(Check your understanding):
1: In the passage on Valerie Plame and the American Turkish Council, reproduce the part that opens with the words containing "law prohibits the" and closes with "figures of interest.", substituting "intelligence operations" for "espionage operations".
2: Carry on the passage about Valerie Plame and the American Turkish Council from its final sentence.

(Text excerpt):
Start of Block

Such a stunning statement by the former FBI contract
linguist could be dismissed by those not familiar with the whistleblower's
well-established credibility were it not for the fact that Edmonds is, at least
in part, corroborated by Ambassador Joseph Wilson himself. In his book the Politics of Truth, Wilson recounts on
page 240 that he first met Valerie Plame in 1997, at a reception at the home of
the Turkish ambassador which Wilson attended to receive an award from -- you
guessed it -- the American Turkish
Council. Wilson, of course, never explains in his book what brought Valerie
Plame to attend this ATC-sponsored
event, but since it is public information that Plame was an undercover CIA
operative at the time, the simplest explanation is the most likely one: she was
there as part of her Brewster Jennings & Associates cover. Although U.S.
law prohibits the CIA from conducting espionage operations against U.S.
citizens on American soil, nothing would have prohibited Plame from attending
such an event in Washington.
These revelations about Plame's surveillance of the American
Turkish Council are significant because the ATC is connected to powerful neocons
like Richard Perle and Douglas Feith (and, to be fair, to powerful anti-Iraq
War activists like Brent Scowcroft and Joe Wilson.) And Edmonds implies that at
least some on the ATC neocon side of this scandal are heavily involved in the
nuclear black market: Feith and Perle, along with former Ambassador to Turkey
Marc Grossman, are fingered by Edmonds as figures of interest.

End of Block

(Transcribed page contents):
Start of Block

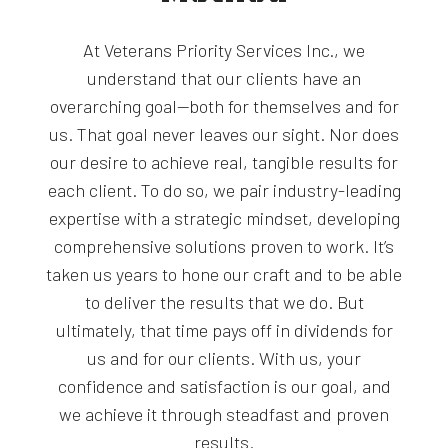
At Veterans Priority Services Inc., we
understand that our clients have an
overarching goal—both for themselves and for
us. That goal never leaves our sight. Nor does
our desire to achieve real, tangible results for
each client. To do so, we pair industry-leading
expertise with a strategic mindset, developing
comprehensive solutions proven to work. It’s
taken us years to hone our craft and to be able
to deliver the results that we do. But
ultimately, that time pays off in dividends for
us and for our clients. With us, your
confidence and satisfaction is our goal, and
we achieve it through steadfast and proven
results.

End of Block

(Answers to the problems):
1:
law prohibits the CIA from conducting intelligence operations against U.S.
citizens on American soil, nothing would have prohibited Plame from attending
such an event in Washington.
These revelations about Plame's surveillance of the American
Turkish Council are significant because the ATC is connected to powerful neocons
like Richard Perle and Douglas Feith (and, to be fair, to powerful anti-Iraq
War activists like Brent Scowcroft and Joe Wilson.) And Edmonds implies that at
least some on the ATC neocon side of this scandal are heavily involved in the
nuclear black market: Feith and Perle, along with former Ambassador to Turkey
Marc Grossman, are fingered by Edmonds as figures of interest.

2:
One only has to recall that Perle and Feith are close allies
of Scooter Libby, one of the original leakers of Plame's identity to the media,
to conclude that Libby may have had more than one motive in seeing Plame's
career and the whole Brewster Jennings operation destroyed. While several
Beltway journalists, including the liberal Richard Cohen of the Washington
Post, have tried to virtually chase Patrick Fitzgerald out of town by peddling
the GOP storyline that going after the Plame leaker(s) amounts to
"criminalizing politics," this new evidence suggests that the leak
may not have been done in the spirit of good, old fashioned Washington hardball
after all: A good case could now be made that outing Plame was an intentional act pepetrated to protect real criminal activity. Casting the
investigation in such a light may show that a violation of the Intelligence
Identities Protection Act could still be in play.
However much antiwar advocates might wish it, though, we
should not expect any of these links between the Sibel Edmonds and Valerie
Plame cases to come out in Fitzgerald's court filings any time soon. Ms.
Edmonds testimony in her own civil lawsuits has been quashed
by the Supreme Court, effectively making anything Edmonds knows a
"state secret". And Fitzgerald, as an employee of the U.S. Justice
Department, is unlikely to reveal the trail of nuclear secrets that leads from
the U.S. through Turkey to Pakistan.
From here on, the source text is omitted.